— START READING PASSAGE —

An interesting theme throughout the Museum was the impotence of the UN to intervene, though they were aware of the atrocities occurring. Though this is something of which I am aware because I pay attention to humanitarian work and crises, it was interesting to see it so glaringly the case in this city, directly across the street from the United Nations itself. Which is where I went to next, and how I wasted one hour of my life which I will never get back.
The history of the UN I studied extensively in university. While the Universal Declaration of Human Rights is an extraordinary treaty, the UN is not today what it was originally; in great part, and as so many other organizations of its standing eventually become, it is highly corrupt and a tool of the powerful, to the extreme detriment of the already weak. The only arm of the UN which I still fully support, and with which I have not yet become disenchanted is UNICEF.
Which is why I prefer to end on one of my favourite realizations at the museum of the ICRC – that art and beauty will always find their way, even in the most brutal and violent of realities. As example, the following was made in 1999 by Lebanese prisoners of war in Israel.
Throughout the museum, as though intentionally to provide relief and pause for the visitor, are pieces of gorgeous art created by prisoners of war (and of society, as per the temporary exhibit). No matter where we find ourselves, creativity and creation remain where our hearts find ease.

— END READING PASSAGE —

PROBLEMS —
A - Answer these from the passage on the ICRC museum:
(i) Which arm of the UN does the writer still fully support?
(ii) How long did the writer spend at the UN?
(iii) Who made the piece of art from 1999, and where were they held?
B - Resume the passage on the ICRC museum, writing on from its final sentence.

— START ENTRIES PROVIDED —

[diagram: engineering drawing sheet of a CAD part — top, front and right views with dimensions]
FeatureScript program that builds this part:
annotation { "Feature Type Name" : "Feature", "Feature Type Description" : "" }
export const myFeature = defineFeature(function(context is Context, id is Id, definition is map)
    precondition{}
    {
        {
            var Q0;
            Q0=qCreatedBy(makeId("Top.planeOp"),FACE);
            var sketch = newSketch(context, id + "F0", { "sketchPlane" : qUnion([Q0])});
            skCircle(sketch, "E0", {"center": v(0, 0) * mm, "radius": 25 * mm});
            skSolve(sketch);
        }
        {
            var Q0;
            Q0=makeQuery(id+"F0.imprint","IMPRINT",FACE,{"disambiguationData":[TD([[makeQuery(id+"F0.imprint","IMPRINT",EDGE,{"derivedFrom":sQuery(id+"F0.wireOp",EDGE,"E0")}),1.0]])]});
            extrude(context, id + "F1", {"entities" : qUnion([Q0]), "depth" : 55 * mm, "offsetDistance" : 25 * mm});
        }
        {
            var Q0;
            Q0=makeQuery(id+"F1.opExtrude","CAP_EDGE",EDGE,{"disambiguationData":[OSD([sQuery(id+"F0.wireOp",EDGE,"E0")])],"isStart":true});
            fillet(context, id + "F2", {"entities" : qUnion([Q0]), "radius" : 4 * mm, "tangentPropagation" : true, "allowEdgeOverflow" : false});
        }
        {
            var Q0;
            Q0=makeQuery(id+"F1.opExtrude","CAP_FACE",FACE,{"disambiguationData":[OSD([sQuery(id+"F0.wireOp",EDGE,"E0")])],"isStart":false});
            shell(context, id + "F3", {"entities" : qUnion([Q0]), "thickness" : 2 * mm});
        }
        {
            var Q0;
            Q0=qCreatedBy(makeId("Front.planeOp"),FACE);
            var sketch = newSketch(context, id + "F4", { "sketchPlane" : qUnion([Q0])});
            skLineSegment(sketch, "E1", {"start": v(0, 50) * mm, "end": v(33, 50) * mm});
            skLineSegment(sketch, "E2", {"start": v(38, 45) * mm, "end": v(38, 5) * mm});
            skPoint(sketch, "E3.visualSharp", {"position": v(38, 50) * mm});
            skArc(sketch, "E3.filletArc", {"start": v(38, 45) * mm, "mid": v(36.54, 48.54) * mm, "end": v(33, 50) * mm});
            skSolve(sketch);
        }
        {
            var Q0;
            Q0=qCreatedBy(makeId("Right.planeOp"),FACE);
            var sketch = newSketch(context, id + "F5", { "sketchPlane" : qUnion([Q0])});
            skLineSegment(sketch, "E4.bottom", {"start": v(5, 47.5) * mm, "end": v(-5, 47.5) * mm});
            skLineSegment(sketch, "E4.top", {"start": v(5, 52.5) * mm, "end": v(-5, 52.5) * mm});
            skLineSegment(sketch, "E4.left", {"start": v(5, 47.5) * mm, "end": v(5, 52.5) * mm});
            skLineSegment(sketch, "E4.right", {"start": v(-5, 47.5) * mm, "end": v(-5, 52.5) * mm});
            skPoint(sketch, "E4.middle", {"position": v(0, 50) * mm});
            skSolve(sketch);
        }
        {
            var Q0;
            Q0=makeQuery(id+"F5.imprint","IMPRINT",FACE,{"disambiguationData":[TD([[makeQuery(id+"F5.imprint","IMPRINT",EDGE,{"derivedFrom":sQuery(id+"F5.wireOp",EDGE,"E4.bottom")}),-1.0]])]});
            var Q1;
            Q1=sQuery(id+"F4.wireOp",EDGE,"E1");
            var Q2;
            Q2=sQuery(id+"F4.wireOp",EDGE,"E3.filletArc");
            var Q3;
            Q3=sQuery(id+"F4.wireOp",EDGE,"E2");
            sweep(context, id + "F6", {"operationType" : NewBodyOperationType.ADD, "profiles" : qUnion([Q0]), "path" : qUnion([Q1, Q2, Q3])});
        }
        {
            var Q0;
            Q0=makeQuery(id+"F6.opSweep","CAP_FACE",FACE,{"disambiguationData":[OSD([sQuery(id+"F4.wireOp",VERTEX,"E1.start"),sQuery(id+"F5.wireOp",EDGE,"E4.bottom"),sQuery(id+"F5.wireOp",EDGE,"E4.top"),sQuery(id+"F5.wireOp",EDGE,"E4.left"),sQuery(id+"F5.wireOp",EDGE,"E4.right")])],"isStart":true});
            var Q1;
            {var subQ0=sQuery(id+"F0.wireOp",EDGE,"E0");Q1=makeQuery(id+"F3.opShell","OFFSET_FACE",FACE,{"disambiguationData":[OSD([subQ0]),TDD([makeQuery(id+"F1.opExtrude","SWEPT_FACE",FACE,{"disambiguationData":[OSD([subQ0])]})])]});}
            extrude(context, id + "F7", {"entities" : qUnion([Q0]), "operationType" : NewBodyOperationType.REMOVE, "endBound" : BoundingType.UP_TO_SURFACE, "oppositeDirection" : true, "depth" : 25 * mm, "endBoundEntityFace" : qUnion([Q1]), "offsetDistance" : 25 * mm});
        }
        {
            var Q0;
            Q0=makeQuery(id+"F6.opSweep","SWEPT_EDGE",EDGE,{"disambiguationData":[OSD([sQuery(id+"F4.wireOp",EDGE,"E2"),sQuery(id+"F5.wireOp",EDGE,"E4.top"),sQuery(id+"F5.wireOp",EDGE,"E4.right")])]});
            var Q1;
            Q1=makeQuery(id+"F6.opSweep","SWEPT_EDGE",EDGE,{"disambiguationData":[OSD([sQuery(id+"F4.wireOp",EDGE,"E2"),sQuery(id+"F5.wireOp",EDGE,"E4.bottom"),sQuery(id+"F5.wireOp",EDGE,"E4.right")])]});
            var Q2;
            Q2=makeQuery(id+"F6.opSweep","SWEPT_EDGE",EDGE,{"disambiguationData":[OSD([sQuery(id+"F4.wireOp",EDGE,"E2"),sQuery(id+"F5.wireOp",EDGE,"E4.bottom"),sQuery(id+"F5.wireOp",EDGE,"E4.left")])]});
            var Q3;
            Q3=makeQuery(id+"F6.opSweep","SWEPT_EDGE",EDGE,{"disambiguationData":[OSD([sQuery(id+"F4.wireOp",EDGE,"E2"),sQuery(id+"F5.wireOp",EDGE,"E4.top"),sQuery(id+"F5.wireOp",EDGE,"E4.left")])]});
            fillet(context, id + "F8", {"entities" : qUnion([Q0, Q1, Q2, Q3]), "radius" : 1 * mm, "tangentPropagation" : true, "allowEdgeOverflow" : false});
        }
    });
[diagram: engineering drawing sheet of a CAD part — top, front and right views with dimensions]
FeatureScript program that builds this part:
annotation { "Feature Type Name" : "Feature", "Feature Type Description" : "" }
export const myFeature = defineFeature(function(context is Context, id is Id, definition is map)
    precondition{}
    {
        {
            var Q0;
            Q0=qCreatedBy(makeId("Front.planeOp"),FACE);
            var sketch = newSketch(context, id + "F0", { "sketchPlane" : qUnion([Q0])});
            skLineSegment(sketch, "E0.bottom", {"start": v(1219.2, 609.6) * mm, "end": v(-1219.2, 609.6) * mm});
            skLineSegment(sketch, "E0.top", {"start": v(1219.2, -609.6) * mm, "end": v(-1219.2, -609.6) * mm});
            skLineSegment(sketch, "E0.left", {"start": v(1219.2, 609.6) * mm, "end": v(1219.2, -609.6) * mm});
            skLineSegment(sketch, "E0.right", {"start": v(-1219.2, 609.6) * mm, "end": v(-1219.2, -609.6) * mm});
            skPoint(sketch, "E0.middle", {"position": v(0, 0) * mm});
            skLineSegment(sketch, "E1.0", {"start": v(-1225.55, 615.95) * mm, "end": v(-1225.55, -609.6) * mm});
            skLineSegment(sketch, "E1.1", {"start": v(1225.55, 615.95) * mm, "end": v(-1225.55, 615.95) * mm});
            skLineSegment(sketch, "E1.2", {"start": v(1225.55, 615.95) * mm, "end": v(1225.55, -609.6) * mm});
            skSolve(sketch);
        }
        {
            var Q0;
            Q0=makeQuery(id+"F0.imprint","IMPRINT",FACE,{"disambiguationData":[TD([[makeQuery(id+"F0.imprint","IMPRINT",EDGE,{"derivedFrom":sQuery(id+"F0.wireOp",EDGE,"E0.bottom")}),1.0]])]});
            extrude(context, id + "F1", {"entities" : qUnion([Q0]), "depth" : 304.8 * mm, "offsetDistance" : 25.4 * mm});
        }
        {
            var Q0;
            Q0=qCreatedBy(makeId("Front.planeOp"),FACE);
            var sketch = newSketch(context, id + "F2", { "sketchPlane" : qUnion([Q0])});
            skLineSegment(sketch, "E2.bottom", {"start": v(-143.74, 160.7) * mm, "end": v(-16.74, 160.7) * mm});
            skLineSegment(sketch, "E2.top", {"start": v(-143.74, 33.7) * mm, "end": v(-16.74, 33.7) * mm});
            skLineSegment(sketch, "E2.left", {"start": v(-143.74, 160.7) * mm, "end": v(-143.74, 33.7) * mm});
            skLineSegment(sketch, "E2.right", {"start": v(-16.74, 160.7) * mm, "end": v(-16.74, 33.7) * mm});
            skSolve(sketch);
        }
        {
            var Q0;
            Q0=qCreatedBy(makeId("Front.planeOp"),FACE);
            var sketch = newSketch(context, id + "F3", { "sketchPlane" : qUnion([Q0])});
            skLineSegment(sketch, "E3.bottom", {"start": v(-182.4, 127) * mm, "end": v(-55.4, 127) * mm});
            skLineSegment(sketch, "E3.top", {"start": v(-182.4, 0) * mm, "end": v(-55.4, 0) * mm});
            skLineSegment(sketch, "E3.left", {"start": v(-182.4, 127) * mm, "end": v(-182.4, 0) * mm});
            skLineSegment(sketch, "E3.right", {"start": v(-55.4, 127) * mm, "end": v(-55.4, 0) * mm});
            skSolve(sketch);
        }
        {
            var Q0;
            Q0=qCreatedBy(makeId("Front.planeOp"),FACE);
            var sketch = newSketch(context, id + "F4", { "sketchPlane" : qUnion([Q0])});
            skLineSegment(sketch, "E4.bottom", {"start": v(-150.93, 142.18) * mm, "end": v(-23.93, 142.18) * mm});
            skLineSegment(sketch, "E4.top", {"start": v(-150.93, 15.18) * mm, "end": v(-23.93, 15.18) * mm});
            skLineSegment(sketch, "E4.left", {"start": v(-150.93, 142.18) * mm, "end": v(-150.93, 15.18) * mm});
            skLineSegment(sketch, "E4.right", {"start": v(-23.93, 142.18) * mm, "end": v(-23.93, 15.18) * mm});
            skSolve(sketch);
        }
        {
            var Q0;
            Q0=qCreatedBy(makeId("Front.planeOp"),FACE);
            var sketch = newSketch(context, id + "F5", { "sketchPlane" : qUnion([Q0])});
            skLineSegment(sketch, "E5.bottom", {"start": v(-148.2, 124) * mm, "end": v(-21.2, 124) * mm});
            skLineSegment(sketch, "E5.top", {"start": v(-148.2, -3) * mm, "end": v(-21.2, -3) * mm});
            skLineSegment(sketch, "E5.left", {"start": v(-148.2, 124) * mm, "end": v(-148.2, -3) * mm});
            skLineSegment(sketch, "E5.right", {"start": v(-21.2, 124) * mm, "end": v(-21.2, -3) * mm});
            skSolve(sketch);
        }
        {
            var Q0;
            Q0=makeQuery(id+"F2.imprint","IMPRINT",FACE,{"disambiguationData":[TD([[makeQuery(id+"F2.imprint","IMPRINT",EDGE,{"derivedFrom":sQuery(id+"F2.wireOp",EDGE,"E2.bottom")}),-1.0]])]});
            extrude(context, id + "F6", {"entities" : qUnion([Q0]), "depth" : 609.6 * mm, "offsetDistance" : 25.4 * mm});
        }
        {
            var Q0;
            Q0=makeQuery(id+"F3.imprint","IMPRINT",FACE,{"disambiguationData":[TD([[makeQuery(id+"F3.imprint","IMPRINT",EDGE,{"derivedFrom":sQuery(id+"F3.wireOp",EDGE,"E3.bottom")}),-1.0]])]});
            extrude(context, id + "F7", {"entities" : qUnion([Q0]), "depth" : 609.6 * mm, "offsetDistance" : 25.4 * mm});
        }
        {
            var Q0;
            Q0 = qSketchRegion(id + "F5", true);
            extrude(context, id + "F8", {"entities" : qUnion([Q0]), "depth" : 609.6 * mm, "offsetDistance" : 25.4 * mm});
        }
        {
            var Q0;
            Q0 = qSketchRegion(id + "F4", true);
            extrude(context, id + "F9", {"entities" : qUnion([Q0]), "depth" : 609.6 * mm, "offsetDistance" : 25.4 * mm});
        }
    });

— END ENTRIES PROVIDED —

THE REPLIES —
A -
(i) UNICEF.
(ii) One hour.
(iii) Lebanese prisoners of war held in Israel.

B -
Today, I am grateful for:
1. That the POWs in my own Palestinian family are limited to two; my beloved grandfather who refused to discuss the nine months he was a prisoner, and a matrilineal uncle who went into an Israeli prison as a healthy young teenager and walked out with epilepsy because the Israelis found great fun in beating his head. (A light unto all nations…wink wink.)
2. That the maiming of my Palestinian family members is limited to one (but only because I am not counting my uncle above, nor am I including the psychological damage done to my entire family who resides in the Occupied Territories). My uncle’s wife – the uncle whom I saw in Cairo and into whose arms I fell sobbing and incapable of breathing. During one of Israel’s assaults on Gaza, she went into their room to try to sleep. Israel bombed our home, taking out one side, including the bedroom in which she was sleeping; she lost her leg.
3. The safety of my life in Canada. The safety of my travels all over this world. My blood, Faith, and nationality should not see me so safe.